04-13-2011 03:19 PM
Hello Everbody,
I have a strange problem and i hope i have come to the right place to find some help.
For my project i am trying to use CUDA to do flat field correction
on an incoming sequence of images. Currently in my setup i have created
a CUDA dll in visual studio and calling this DLL from labview. LAbview
is aquiring the images from the frame grabber and sending it to GPU via
the CUDA dll that i created for processing. Everything works fine the
flat field correction is also fine . However my current implementation
is not efficient. For the correction i need two constant images the flat
field and the dark field. In the current setup every time the dll is
called i copy the flat field and the dark field to the device memory for
calculations . However since these images are constant is there a way i
can copy these images to the device memory outside the image
acquisition loop and then after the acquisition is done free the device
memory. In other words i want to do a cudamalloc and a cudamemcpy of the
two constant images outside the acquisition loop. Use the device ptrs
in the acquisition loop and then free them at the end.

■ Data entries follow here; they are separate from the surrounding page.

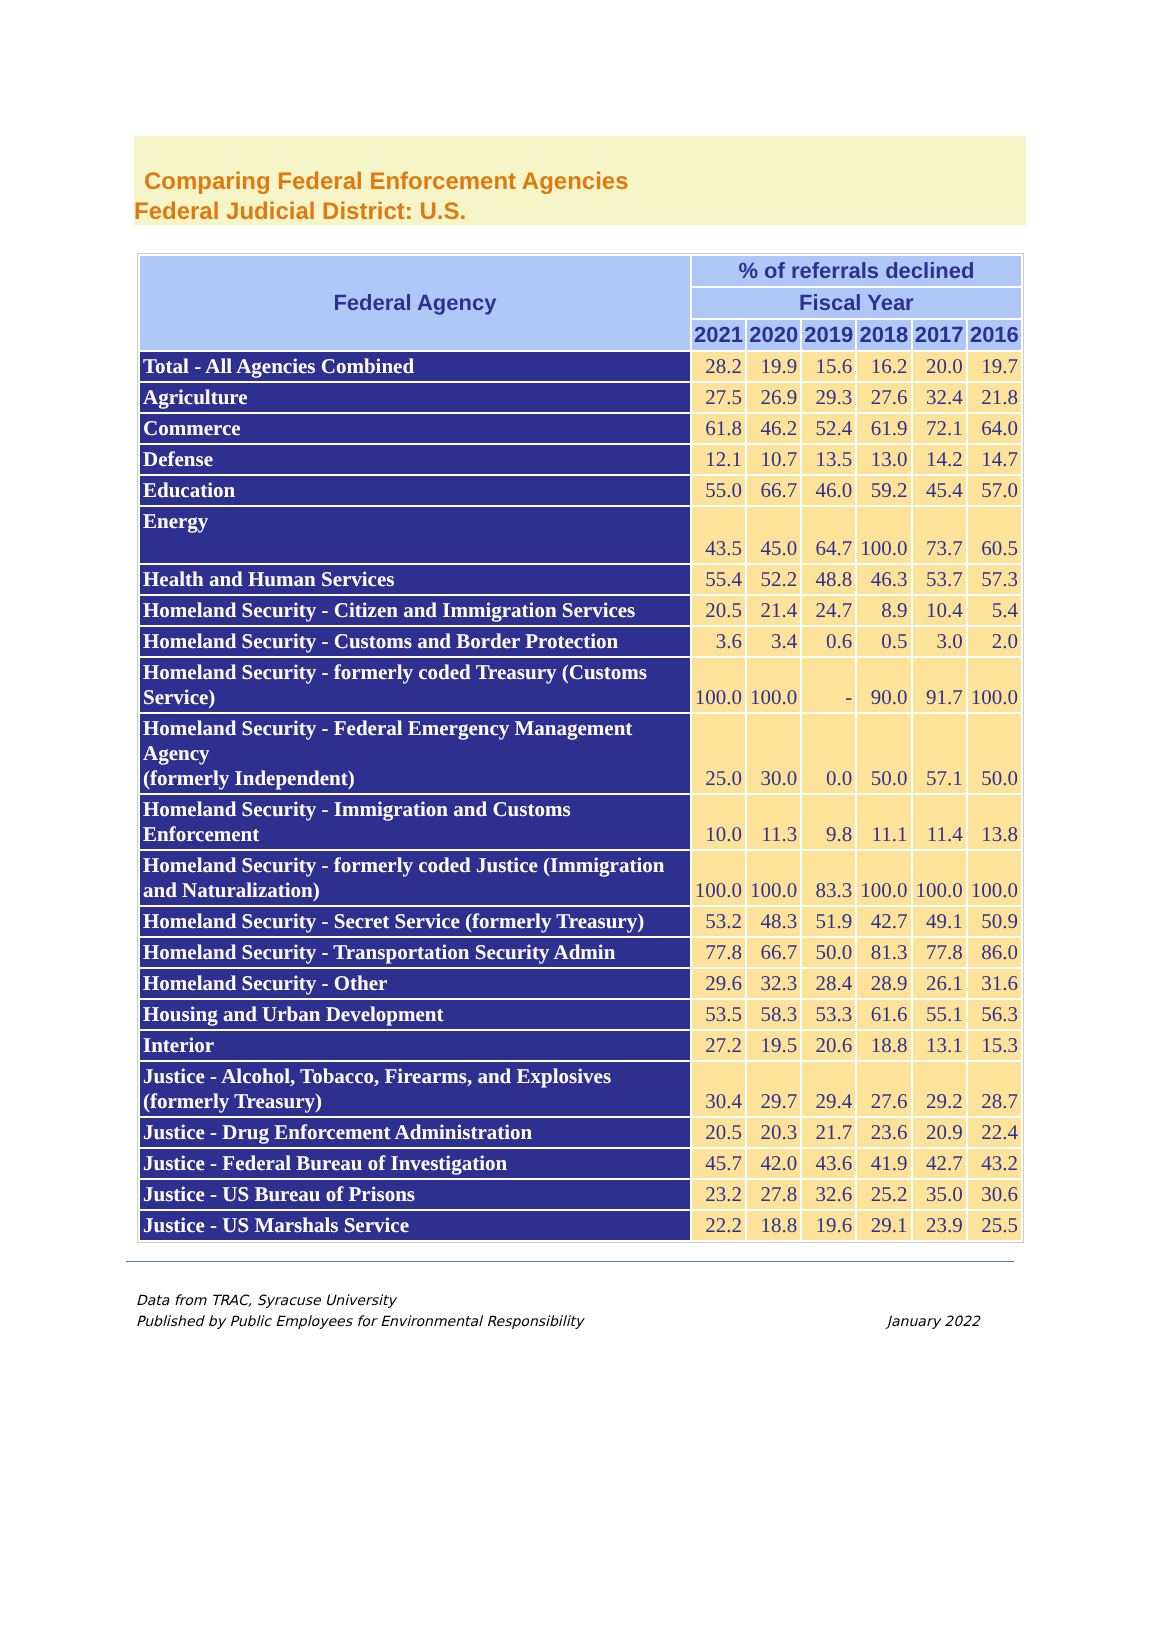Comparing Federal Enforcement Agencies
Federal Judicial District: U.S.
| Federal Agency | % of referrals declined | | | | | |
| --- | --- | --- | --- | --- | --- | --- |
| | Fiscal Year | | | | | |
| | 2021 | 2020 | 2019 | 2018 | 2017 | 2016 |
| Total - All Agencies Combined | 28.2 | 19.9 | 15.6 | 16.2 | 20.0 | 19.7 |
| Agriculture | 27.5 | 26.9 | 29.3 | 27.6 | 32.4 | 21.8 |
| Commerce | 61.8 | 46.2 | 52.4 | 61.9 | 72.1 | 64.0 |
| Defense | 12.1 | 10.7 | 13.5 | 13.0 | 14.2 | 14.7 |
| Education | 55.0 | 66.7 | 46.0 | 59.2 | 45.4 | 57.0 |
| Energy | 43.5 | 45.0 | 64.7 | 100.0 | 73.7 | 60.5 |
| Health and Human Services | 55.4 | 52.2 | 48.8 | 46.3 | 53.7 | 57.3 |
| Homeland Security - Citizen and Immigration Services | 20.5 | 21.4 | 24.7 | 8.9 | 10.4 | 5.4 |
| Homeland Security - Customs and Border Protection | 3.6 | 3.4 | 0.6 | 0.5 | 3.0 | 2.0 |
| Homeland Security - formerly coded Treasury (Customs Service) | 100.0 | 100.0 | - | 90.0 | 91.7 | 100.0 |
| Homeland Security - Federal Emergency Management Agency (formerly Independent) | 25.0 | 30.0 | 0.0 | 50.0 | 57.1 | 50.0 |
| Homeland Security - Immigration and Customs Enforcement | 10.0 | 11.3 | 9.8 | 11.1 | 11.4 | 13.8 |
| Homeland Security - formerly coded Justice (Immigration and Naturalization) | 100.0 | 100.0 | 83.3 | 100.0 | 100.0 | 100.0 |
| Homeland Security - Secret Service (formerly Treasury) | 53.2 | 48.3 | 51.9 | 42.7 | 49.1 | 50.9 |
| Homeland Security - Transportation Security Admin | 77.8 | 66.7 | 50.0 | 81.3 | 77.8 | 86.0 |
| Homeland Security - Other | 29.6 | 32.3 | 28.4 | 28.9 | 26.1 | 31.6 |
| Housing and Urban Development | 53.5 | 58.3 | 53.3 | 61.6 | 55.1 | 56.3 |
| Interior | 27.2 | 19.5 | 20.6 | 18.8 | 13.1 | 15.3 |
| Justice - Alcohol, Tobacco, Firearms, and Explosives (formerly Treasury) | 30.4 | 29.7 | 29.4 | 27.6 | 29.2 | 28.7 |
| Justice - Drug Enforcement Administration | 20.5 | 20.3 | 21.7 | 23.6 | 20.9 | 22.4 |
| Justice - Federal Bureau of Investigation | 45.7 | 42.0 | 43.6 | 41.9 | 42.7 | 43.2 |
| Justice - US Bureau of Prisons | 23.2 | 27.8 | 32.6 | 25.2 | 35.0 | 30.6 |
| Justice - US Marshals Service | 22.2 | 18.8 | 19.6 | 29.1 | 23.9 | 25.5 |
Data from TRAC, Syracuse University
Published by Public Employees for Environmental Responsibility January 2022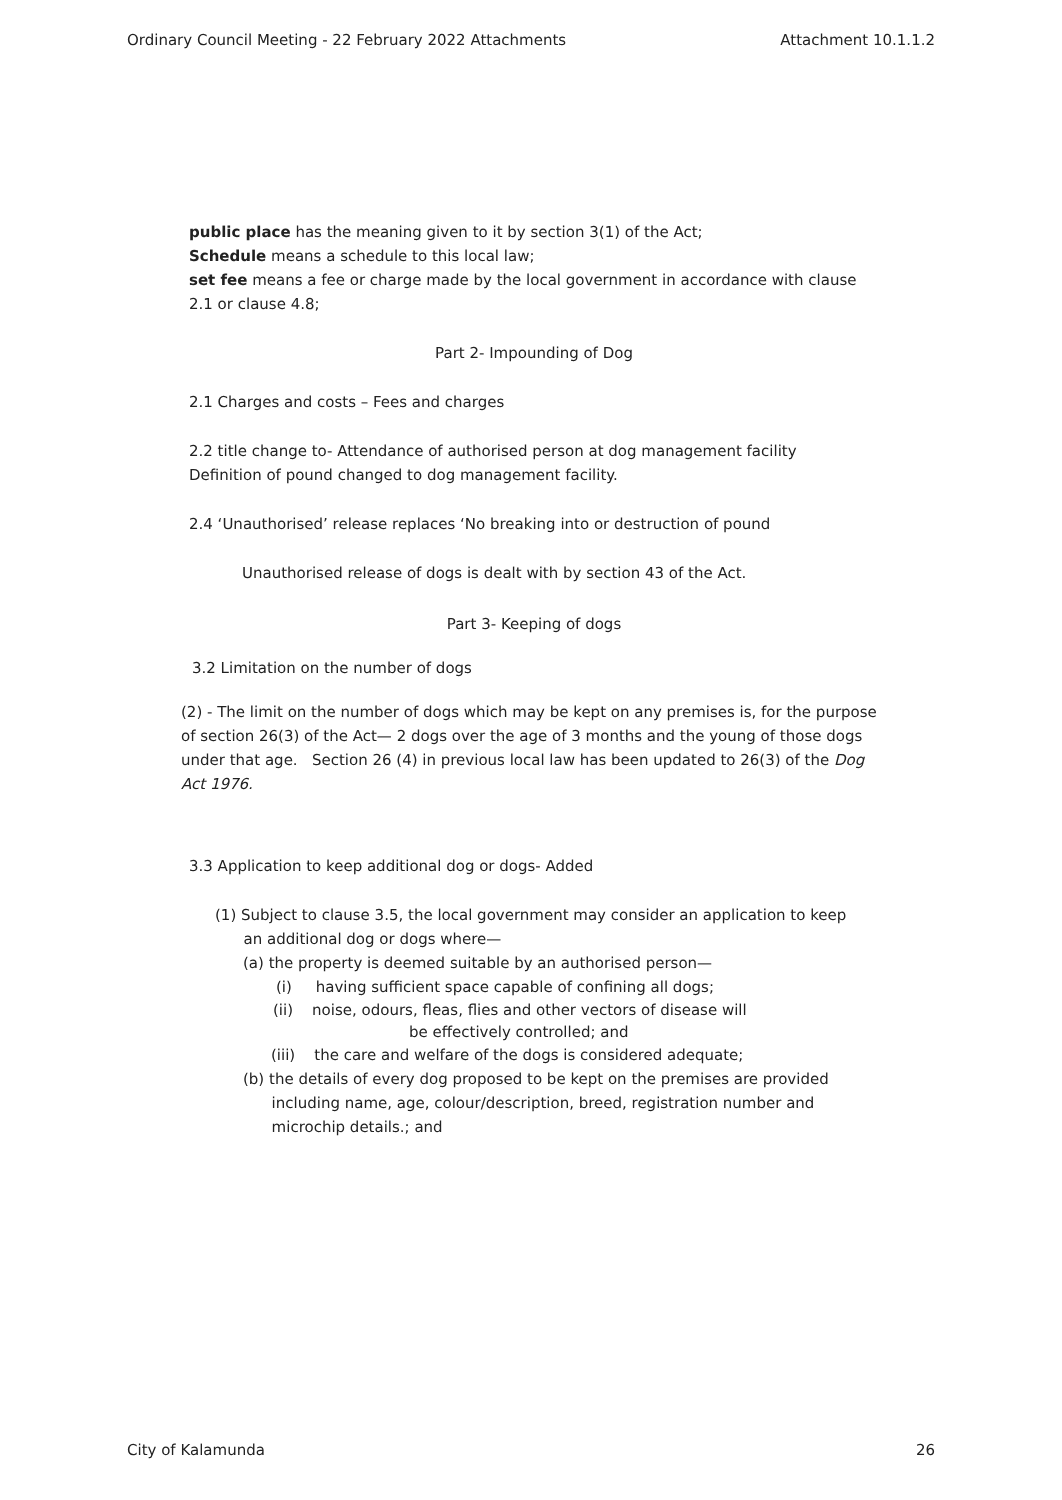Ordinary Council Meeting - 22 February 2022 Attachments Attachment 10.1.1.2
public place has the meaning given to it by section 3(1) of the Act;
Schedule means a schedule to this local law;
set fee means a fee or charge made by the local government in accordance with clause 2.1 or clause 4.8;
Part 2- Impounding of Dog
2.1 Charges and costs – Fees and charges
2.2 title change to- Attendance of authorised person at dog management facility
Definition of pound changed to dog management facility.
2.4 ‘Unauthorised’ release replaces ‘No breaking into or destruction of pound
Unauthorised release of dogs is dealt with by section 43 of the Act.
Part 3- Keeping of dogs
3.2 Limitation on the number of dogs
(2) - The limit on the number of dogs which may be kept on any premises is, for the purpose of section 26(3) of the Act— 2 dogs over the age of 3 months and the young of those dogs under that age. Section 26 (4) in previous local law has been updated to 26(3) of the Dog Act 1976.
3.3 Application to keep additional dog or dogs- Added
(1) Subject to clause 3.5, the local government may consider an application to keep
an additional dog or dogs where—
(a) the property is deemed suitable by an authorised person—
(i) having sufficient space capable of confining all dogs;
(ii) noise, odours, fleas, flies and other vectors of disease will
be effectively controlled; and
(iii) the care and welfare of the dogs is considered adequate;
(b) the details of every dog proposed to be kept on the premises are provided
including name, age, colour/description, breed, registration number and
microchip details.; and
City of Kalamunda 26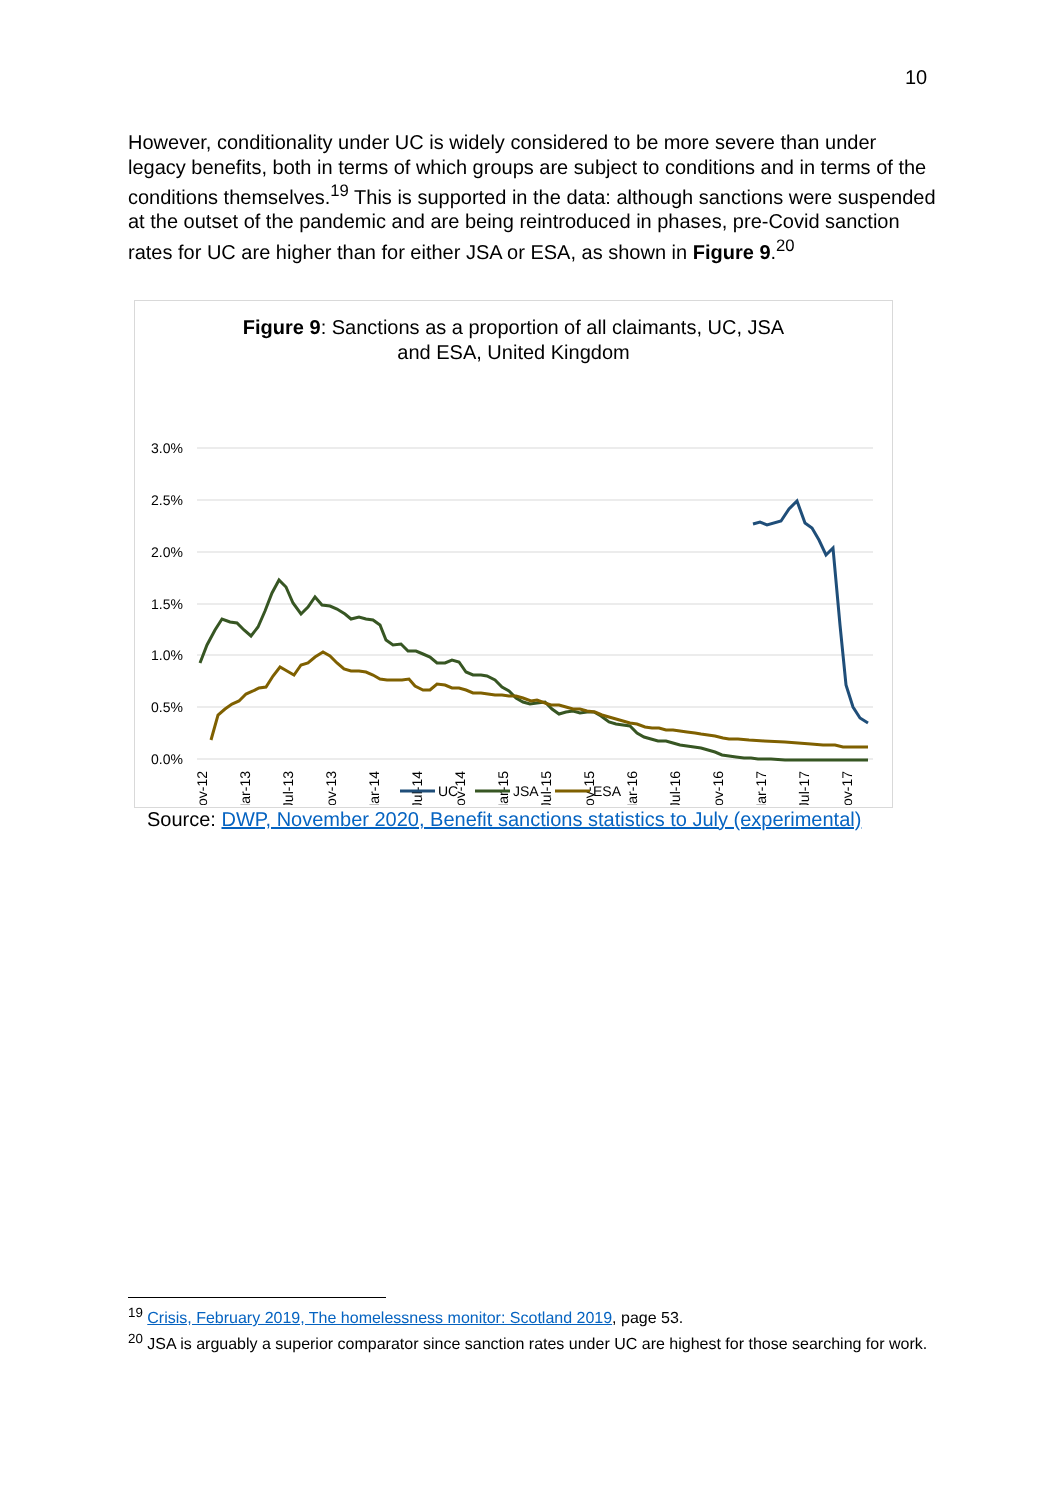10
However, conditionality under UC is widely considered to be more severe than under legacy benefits, both in terms of which groups are subject to conditions and in terms of the conditions themselves.<sup>19</sup> This is supported in the data: although sanctions were suspended at the outset of the pandemic and are being reintroduced in phases, pre-Covid sanction rates for UC are higher than for either JSA or ESA, as shown in Figure 9.<sup>20</sup>
Figure 9: Sanctions as a proportion of all claimants, UC, JSA
and ESA, United Kingdom
3.0%
2.5%
2.0%
1.5%
1.0%
0.5%
0.0%
Nov-12
Mar-13
Jul-13
Nov-13
Mar-14
Jul-14
Nov-14
Mar-15
Jul-15
Nov-15
Mar-16
Jul-16
Nov-16
Mar-17
Jul-17
Nov-17
UC
JSA
ESA
Source: DWP, November 2020, Benefit sanctions statistics to July (experimental)
<sup>19</sup> Crisis, February 2019, The homelessness monitor: Scotland 2019, page 53.
<sup>20</sup> JSA is arguably a superior comparator since sanction rates under UC are highest for those searching for work.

I tried to create a seperate dll that does only cudamalloc and returns the device ptr . I call this dll before the aquistion loop. But the value returned in the device ptr after this dll has finished execution is 0.
I went through a document by AndreyDmitriev in which he returns a device ptr adress from the dll. I tried to do this but it does not work.
Any assistance on this matter would be great .
Regards
SNS
04-14-2011 11:39 AM
I think your strategy of doing a separate DLL to perform this function is good. I'm not sure I 100% understand the application, but it sounds like you're saying you have an operation you want to happen just once outside of the loop and then have the rest of the application continue executing. If this is true then your strategy is good. I don't have any experience with Cuda, but it looks like the malloc function you're calling returns an error state. Have you checked the error state to make sure it's success? Do you know what the significance of a 0 devptr is? This forum post looks kind of useful for understanding how these calls should be structured, but I'm only going off of what I know of C programming. http://forums.nvidia.com/index.php?showtopic=172554 I assume you're testing your DLL calls before implementing them in LabVIEW, are you getting the same results there? Have you tried posting to the NVIDIA forums? Let me know if any of this helps or if you have some further information I could use to try to help more!
04-15-2011 07:40 AM
Kevin,
Thanks for your reply. I was able to get it working . I was not able to get the ptr out properly before. Once i was able to get the ptr out properly i was able to get the program running . It shortened my runtime by a considerable amount..
On the same lines of memory allocation . i want to allocate a page locked memory for the images when the labview program starts . I donot how to modify the memory allocation done by labview so that i can allocate a page locked memory to the images.
Regards
SNSVSN
04-15-2011 03:01 PM
@SNSVSN wrote:
Kevin,
Thanks for your reply. I was able to get it working . I was not able to get the ptr out properly before. Once i was able to get the ptr out properly i was able to get the program running . It shortened my runtime by a considerable amount..
On the same lines of memory allocation . i want to allocate a page locked memory for the images when the labview program starts . I donot how to modify the memory allocation done by labview so that i can allocate a page locked memory to the images.
Regards
SNSVSN
I don't think that is an option really. The image structures need to be allocated with the LabVIEW memory manager functions in order to be managable by LabVIEW later on and there is no way to modify the memory manager functions yourself.
Basically if you allocate the memory in your own way, LabVIEW will get into deep trouble when it tries to manage the image later on, including to deallocate them, and if you let LabVIEW allocate the image you can't really tell it to do special page locked allocation. Also standard malloc() doesn't even support page locking. That could be only handled by cuda or the OS kernel API and you can't push such memory under the feet of the LabVIEW memory manager. That manager simply allocates application memory in the virtual memory application heap, not in the physical memory space.
04-24-2012 08:29 AM
Hi SNSVSN,
I am dealing with same problem and I did not solve it yet.
Would you be so kind help me?
I am not sure how to get the ptr out properly and how to send it back to second dll.
Thanks
Regards,
Brano.
04-25-2012 08:00 PM
Hi brano.s,
This thread was started over a year ago. As such, I am not sure if SNSVSN is still monitoring this thread. I also am not sure how SNSVSN got the ptr out.
However, I believe the NI GPU Computing Community may have the answer you are looking for.
Regards,
04-26-2012 04:03 AM
Hi Tunde S.,
thank you for advice. I will try it.
Regards,
Brano.